Your tasks:
**1)** In the history of La Haule, what did Guillaume du Marest use for his seal?
**2)** Copy the La Haule history word for word from "The younger daughter, married" to "all the Dumaresqs.".

Perhaps it is worthwhile putting together the history of La Haule as the various deeds kept there show its continuous history for the last five centuries. The earliest deed is dated 1430 and is the will of Guillaume du Marest, who was a jure-justicier in 1497 and Lieutenant for Thomas Danyell, Bailiff, when he used for his seal the letters G M with a crown above. (Editor: this date cannot be correct. Records of Jurats in the 14th and 15th century are incomplete, but in Jerripedia's listing Guille (or Guillot) Dumaresq is shown as Jurat between 1403 and 1413, and Thomas Danyell was Bailiff between 1406 and 1425).

Family

He had married a daughter of Jacques de Beaucamp, as is shown in a Guernsey contract of 1430, when James Coquerel was Bailiff. This contract shows that Oliver Le Loe, son of Oliver, owes Pierre Nicolas, Attorney of Guille du Marest of Jersey, and Lucas de la Mare, attorney of Jennette de Beaucamp, widow of Guille Morin, (Jure-Justicier in Jersey 1415-1429) deceased, two quarters of rente on land in St Sampson's, Guille du Marest's wife and her sister being daughters of Jacques de Beaucamp and heirs of Philip de St Martin.

By his will Guille du Marest left to his elder daughter, wife of Perrot Nicolas of Guernsey, the manor of La Haule, with its gardens, the côtils of Mont de la Rocque (the hill west of the present Mont au Roux, or La Haule Hill) with the meadow near to the Spring, the neuf clos in front of the yard, the mielles or sand dunes, the côtils of Mont es Vales (the hill East of the present La Haule Hill) some fields at the top of this hill, le camp es potirons, le clos Jehanne de la Haule, le rondin, le clos de la hougue, with the house in it, le camp au geon, and some other bits of land. This shows that La Haule owned then, as it does now, the valley of Mont au Roux with the cotils on both sides.

The younger daughter, married to John Payn, Seigneur of Samares, received the house in St Ouen and, among the fields, the clos de Vincheles. I think that this shows that the original home of this Dumaresq, as of those who came later to La Haule, was St Ouen and not, as Mr Messervy thought, St Brelade.

A Philippe du Marais is, however, mentioned as belonging to St Brelade in 1309 and in 1331 John du Marais is one of the jurors of that parish. The fact that Guille du Marest left only two daughters shows that the Armorial is wrong in making him the ancestor of all the Dumaresqs.

Data excerpts:
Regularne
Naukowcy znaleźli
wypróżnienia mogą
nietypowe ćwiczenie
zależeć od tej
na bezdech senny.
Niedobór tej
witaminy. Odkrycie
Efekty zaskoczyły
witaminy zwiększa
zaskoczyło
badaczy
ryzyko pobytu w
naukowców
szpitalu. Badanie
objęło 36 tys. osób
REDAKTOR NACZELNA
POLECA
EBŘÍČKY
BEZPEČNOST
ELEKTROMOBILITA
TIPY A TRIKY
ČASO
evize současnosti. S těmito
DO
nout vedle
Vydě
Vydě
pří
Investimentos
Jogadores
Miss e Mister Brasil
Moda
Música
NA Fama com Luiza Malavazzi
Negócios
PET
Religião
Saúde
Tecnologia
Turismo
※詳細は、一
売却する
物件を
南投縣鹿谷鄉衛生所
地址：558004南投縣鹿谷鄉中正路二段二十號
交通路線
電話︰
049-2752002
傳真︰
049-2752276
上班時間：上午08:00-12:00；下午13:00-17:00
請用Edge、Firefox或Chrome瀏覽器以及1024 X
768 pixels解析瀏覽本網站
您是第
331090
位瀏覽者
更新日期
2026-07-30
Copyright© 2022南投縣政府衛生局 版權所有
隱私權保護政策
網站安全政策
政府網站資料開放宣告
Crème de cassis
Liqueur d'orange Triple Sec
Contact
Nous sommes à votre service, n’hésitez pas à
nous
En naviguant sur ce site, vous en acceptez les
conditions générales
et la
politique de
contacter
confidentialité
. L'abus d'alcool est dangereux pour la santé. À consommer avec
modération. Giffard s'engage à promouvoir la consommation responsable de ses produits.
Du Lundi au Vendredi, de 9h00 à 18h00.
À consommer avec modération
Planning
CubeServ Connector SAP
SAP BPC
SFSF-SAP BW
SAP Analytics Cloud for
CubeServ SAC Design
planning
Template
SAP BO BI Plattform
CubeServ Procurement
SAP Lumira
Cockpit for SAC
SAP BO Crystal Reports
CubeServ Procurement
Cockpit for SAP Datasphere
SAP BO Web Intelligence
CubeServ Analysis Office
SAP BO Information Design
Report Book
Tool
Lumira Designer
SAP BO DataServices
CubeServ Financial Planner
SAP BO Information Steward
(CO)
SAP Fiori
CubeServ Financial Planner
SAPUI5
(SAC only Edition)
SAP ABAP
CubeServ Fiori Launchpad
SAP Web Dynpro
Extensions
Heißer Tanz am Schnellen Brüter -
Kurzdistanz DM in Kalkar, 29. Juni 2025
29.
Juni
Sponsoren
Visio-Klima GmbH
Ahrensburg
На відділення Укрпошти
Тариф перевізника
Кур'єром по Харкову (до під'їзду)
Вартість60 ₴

Solutions by task:
**1)** The letters G M with a crown above.

**2)**
The younger daughter, married to John Payn, Seigneur of Samares, received the house in St Ouen and, among the fields, the clos de Vincheles. I think that this shows that the original home of this Dumaresq, as of those who came later to La Haule, was St Ouen and not, as Mr Messervy thought, St Brelade.

A Philippe du Marais is, however, mentioned as belonging to St Brelade in 1309 and in 1331 John du Marais is one of the jurors of that parish. The fact that Guille du Marest left only two daughters shows that the Armorial is wrong in making him the ancestor of all the Dumaresqs.